- _GIVEN TEXT_
▬▬▬▬▬▬▬▬▬▬
SYNTAX: nutM=nutation_M(juldate,eqOfEq=eqOfEq)
ARGS:
juldate:    double scalar julian date for nutation.
RETURNS:
nutM[3,3]: double matrix to go from mean coordinates of date to
eqOfEq: double  if keyword supplied then the equation of the equinox will
be returned here. This is needed to go from mean to
apparent lst.
DESCRIPTION

Return nutation matrix that is used to go from mean coordinates of date to
the true coordinates of date. The nutation matrix corrects for the short
term periodic motions of the celestial pole (18 year and less....).
This matrix should be applied after the precession matrix that goes from
mean position of  epoch to mean position of date. This uses the 1980
IAU Theory of Nutation.
The equation of the equinox is also returned. This is the value to take
you from mean sidereal time to apparent sidereal time (see page B6 of AA).
▬▬▬▬▬▬▬▬▬▬
- _EXERCISE DATA_
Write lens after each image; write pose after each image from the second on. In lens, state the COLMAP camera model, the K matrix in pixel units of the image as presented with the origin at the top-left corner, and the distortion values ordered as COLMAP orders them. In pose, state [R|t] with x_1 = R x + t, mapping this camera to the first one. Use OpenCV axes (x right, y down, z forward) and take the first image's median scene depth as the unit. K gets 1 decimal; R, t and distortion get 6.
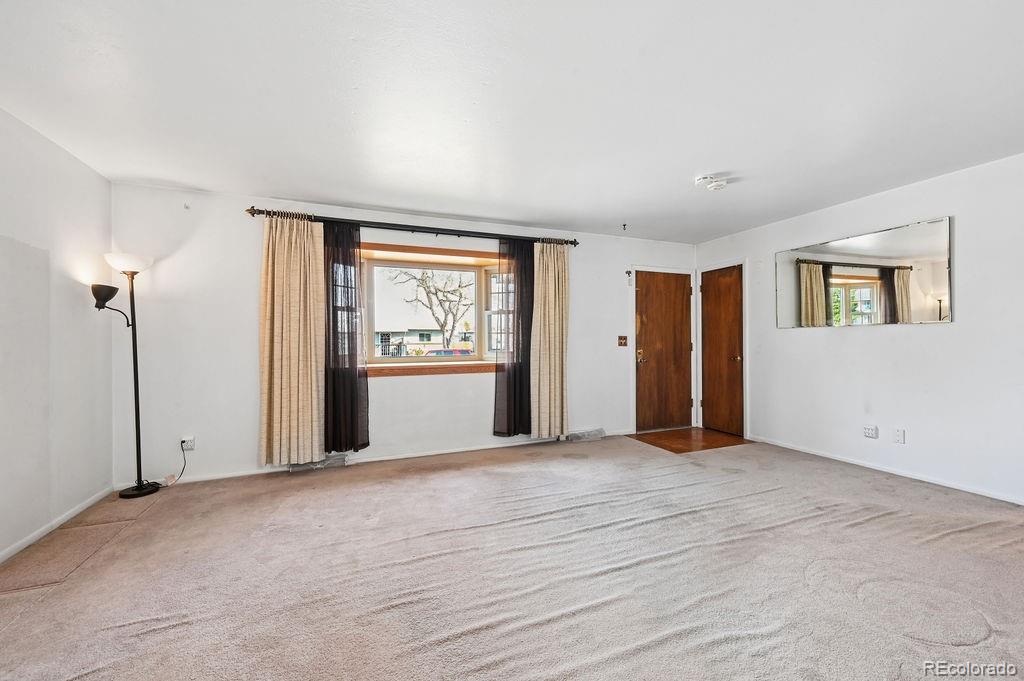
lens RADIAL K [[411.0, 0, 513.6], [0, 411.0, 339.2], [0, 0, 1]] dist [-0.001911, 0.001199]
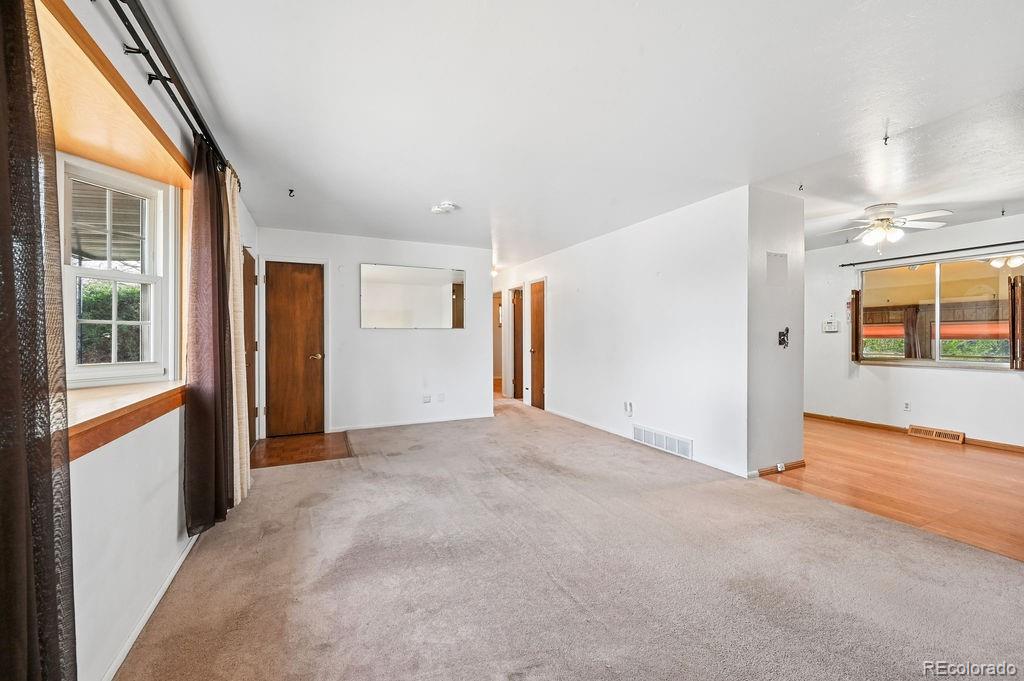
lens RADIAL K [[411.0, 0, 512.2], [0, 411.0, 340.4], [0, 0, 1]] dist [-0.001911, 0.001199]
pose [[-0.065733, -0.008744, 0.997799, -0.565234], [-0.001352, 0.999961, 0.008674, -0.002288], [-0.997836, -0.000779, -0.065742, 0.669763]]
▬▬▬▬▬▬▬▬▬▬
- _REQUIRED TASKS_
• a. Answer these questions about the nutation matrix documentation:
(i) What kind of value does the juldate argument take?
(ii) Which theory of nutation does the routine use?
(iii) After which matrix should the nutation matrix be applied?
• b. Please repeat, from the nutation matrix documentation, the part that opens with the words containing "DESCRIPTION" and closes with "page B6 of AA).".

- _SOLVED TASKS_
• a.
(i) A double scalar julian date for nutation.
(ii) The 1980 IAU Theory of Nutation.
(iii) The precession matrix that goes from mean position of epoch to mean position of date.

• b.
DESCRIPTION

Return nutation matrix that is used to go from mean coordinates of date to
the true coordinates of date. The nutation matrix corrects for the short
term periodic motions of the celestial pole (18 year and less....).
This matrix should be applied after the precession matrix that goes from
mean position of  epoch to mean position of date. This uses the 1980
IAU Theory of Nutation.
The equation of the equinox is also returned. This is the value to take
you from mean sidereal time to apparent sidereal time (see page B6 of AA).